Can you see the logs from the operator container? I would expect any issues to show up there.

If you do find any logs, feel free to share them here. You can also share your cluster spec, and we'd be happy to look for anything out of place.

polikeiji commented 1 year ago

@jmckulk Thank you for the reply.

If there is anything wrong with the operator process, the pod should become not ready and restart.

I think the operator container will become "not ready" and be restarted only when the container process exits unless the liveness probe is configured for the container. So, I believe every operator basically must have the appropriate liveness probe to correctly detect something wrong occurs including the situation that the process keeps running in some wrong situation.

Can you see the logs from the operator container?

We checked the operator's logs when we faced the issue, but we couldn't find any error logs which is possibly relevant to the issue. We were running the PGO operator by enabling the debug logs. We saw the disappearance of the reconciliation debug messages from the logs, and only debug messages related to the PGO version check process were recorded. If we face the issue again and figure out how to reproduce it, we'll report it here :)

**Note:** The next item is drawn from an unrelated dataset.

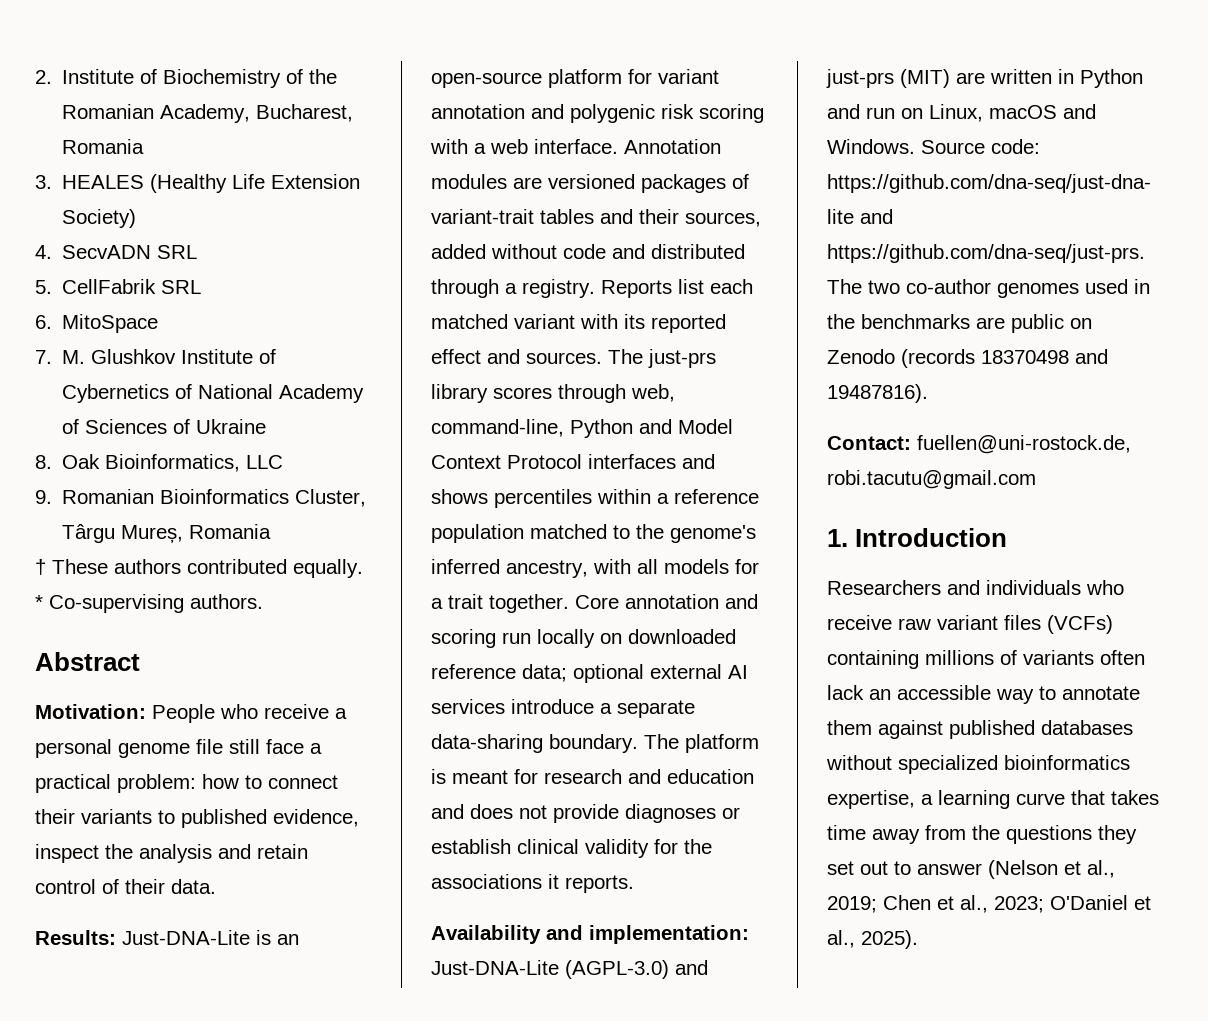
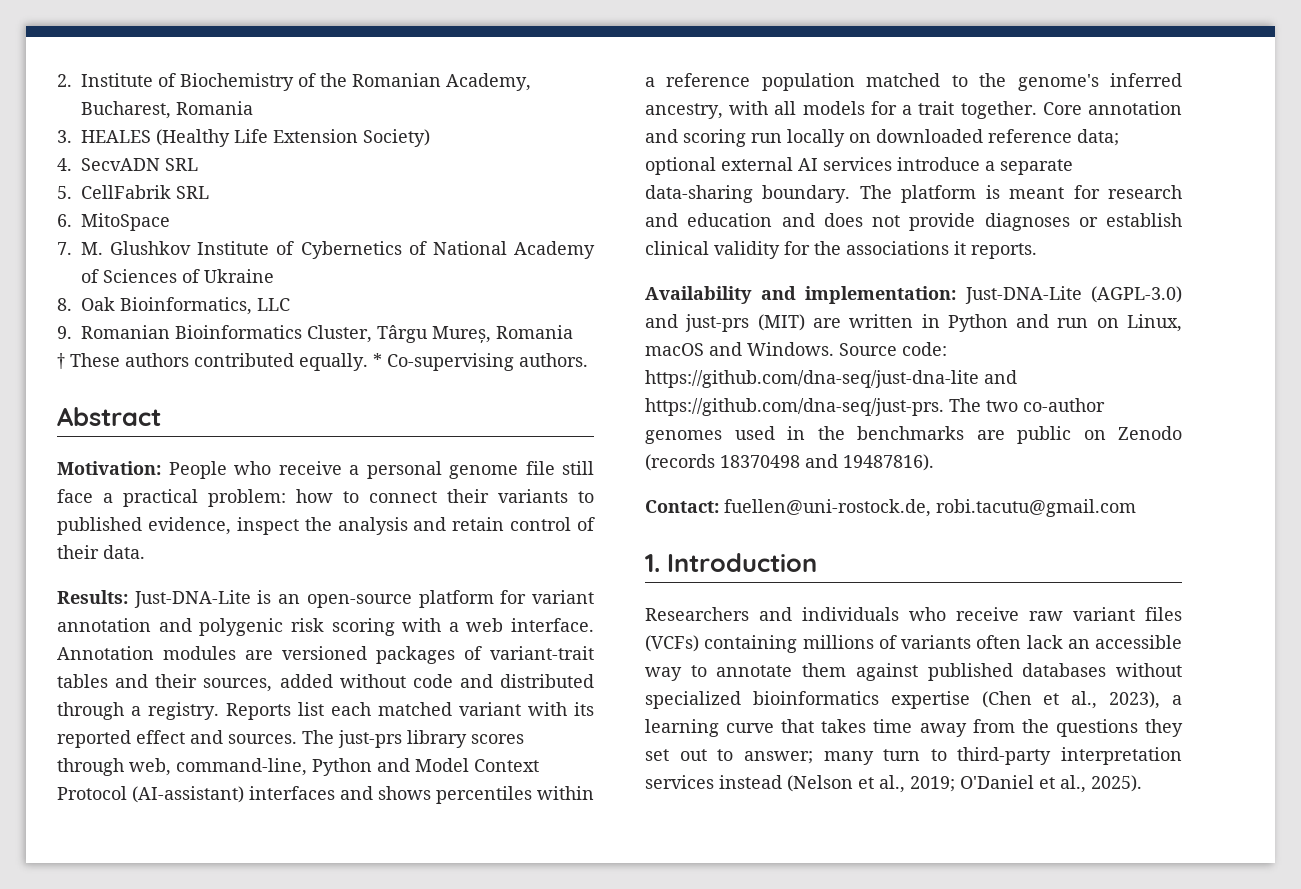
(582, 461) none -> [132,786,244,803] (AI-assistant)
[827,790,915,809] expertise, -> [890,691,1161,709] expertise (Chen et al., 2023),
[917,860,1115,879] [827,895,1044,913] answer (Nelson et al., 2019; Chen et al., 2023; -> [743,747,1182,765] [645,775,955,793] answer; many turn to third-party interpretation services instead (Nelson et al., 2019;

tony-landreth commented 1 year ago

Hi @polikeiji! Great question about readiness and liveness probes. We'll add a story about probes for the operator to our backlog. Thanks!

baptman21 commented 2 months ago

Hello,

I just wanted to add a small up on this issue.

We experienced a similar problem recently where the operator just stopped processing events. There was no noticeable increase in CPU or RAM before, but out of the blue it stopped responding, or processing reconcile events, and the CPU and RAM went down.

There were also no logs at all in the operator itself (in debug mode), and we were not able to reproduce at the moment, so I can't really open an issue for now, but we are trying to reproduce.

The liveness could really help :pray:. In the meantime, is there any other way to check if the operator is alive ? From what we gathered, the main process was not killed, so my guess is that one of the child process was, but apart from checking the logs I don't see a way to detect this problem.